Praise: A thoroughly enjoyable vehicle on the road. In tested four-wheel-drive form, it rumps and stumps over unimproved roads, such as those found throughout the District of Columbia. But it's also one heck of a highway cruiser--very smooth, surprisingly tight and agile. A joy toy par excellence.

Head-turning quotient: The kind of vehicle that "scares" Noguchi, who drives a little red Toyota Corolla. But it's also the kind that brings admiring glances from the Paul and Paulette Bunyans of the motoring world.

Engine: The tested F-150 Lariat SuperCrew is equipped with Ford's 5.4-liter Triton V-8 engine, designed to produce 260 horsepower at 4,500 rpm and 350 pound-feet of torque at 2,500 rpm. A 4.6-liter, 220-horsepower Triton V-8 is available.

Models: The SuperCrew is available in standard XLT and upgraded Lariat trim levels. It comes in two-wheel and four-wheel drive. The standard transmission is an electronically controlled four-speed automatic.

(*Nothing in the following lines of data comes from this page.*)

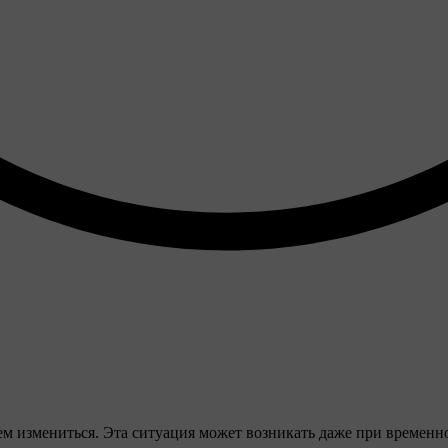
нем измениться. Эта ситуация может возникать даже при времен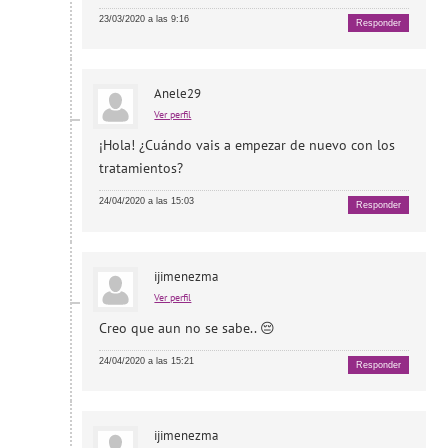
23/03/2020 a las 9:16
Responder
Anele29
Ver perfil
¡Hola! ¿Cuándo vais a empezar de nuevo con los
tratamientos?
24/04/2020 a las 15:03
Responder
ijimenezma
Ver perfil
Creo que aun no se sabe.. 😔
24/04/2020 a las 15:21
Responder
ijimenezma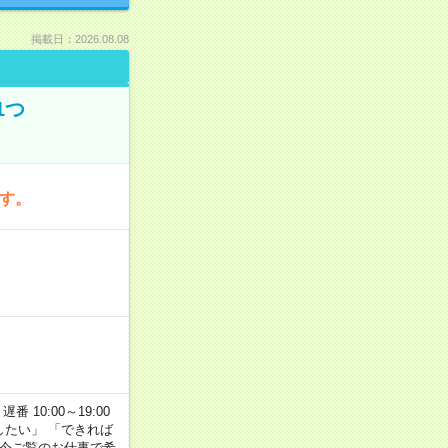
掲載日：2026.08.08
1つ
です。
番 10:00～19:00
がしたい」 「できれば
 今ご覧のお仕事で希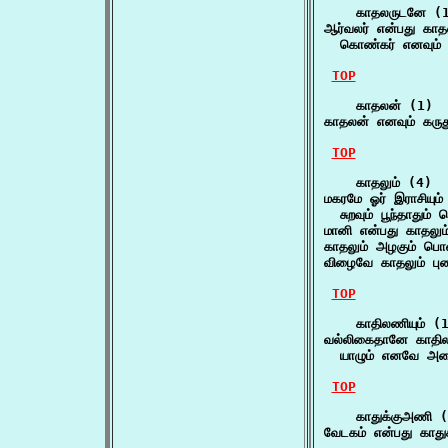
    காதலருடனே (1
ஆர்வலர் என்பது காத
  கொண்கர் எனவும் க
TOP
    காதலன் (1)

காதலன் எனவும் கருது
TOP
    காதலும் (4)

மகரமே ஓர் இராசியும் 
  சுறவும் பூந்தாதும்
மானி என்பது காதலும
காதலும் அழகும் பொன
விழைவே காதலும் புணர
TOP
    காதிலணியும் (1
வல்லிகைதானே காதிலண
  யாழும் எனவே அறை
TOP
    காதுக்குஅணி (
வேடகம் என்பது காத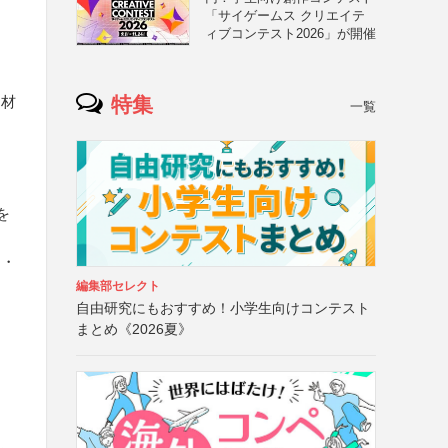
「サイゲームス クリエイテ
ィブコンテスト2026」が開催
特集
題材
一覧
を
）・
編集部セレクト
自由研究にもおすすめ！小学生向けコンテスト
まとめ《2026夏》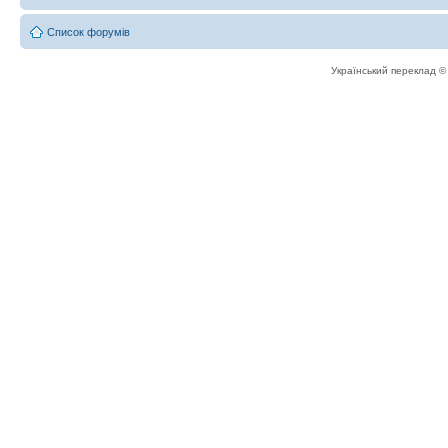
Список форумів
Український переклад 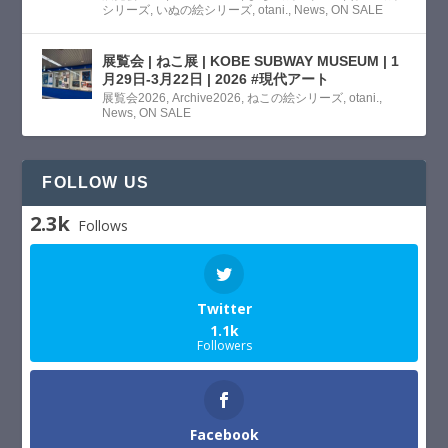
シリーズ
,
いぬの絵シリーズ
,
otani.
,
News
,
ON SALE
展覧会 | ねこ展 | KOBE SUBWAY MUSEUM | 1
月29日-3月22日 | 2026 #現代アート
展覧会2026
,
Archive2026
,
ねこの絵シリーズ
,
otani.
,
News
,
ON SALE
FOLLOW US
2.3k
Follows
Twitter
1.1k
Followers
Facebook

Capacities: The 4x4 Lariat SuperCrew can haul a paylod of 1,715 pounds and pull a trailer weighing 7,700 pounds. Payload capacity goes up to 1,900 pounds and trailering capacity rises to 8,000 pounds in two-wheel-drive mode. Fuel capacity is 25 gallons; 87-octane unleaded is recommended.

Mileage: About 14 miles per gallon in mostly highway driving.

Price: The 2001 SuperCrew models go on sale in March. Base prices are expected to range from $26,000 to $32,000. The more options, the higher the price.

Purse-strings note: This is a "want" vehicle with some practical virtues. If you want a real full-size pickup, get a regular F150, GMC Sierra, Toyota Tundra, Dodge Ram or Dodge Dakota.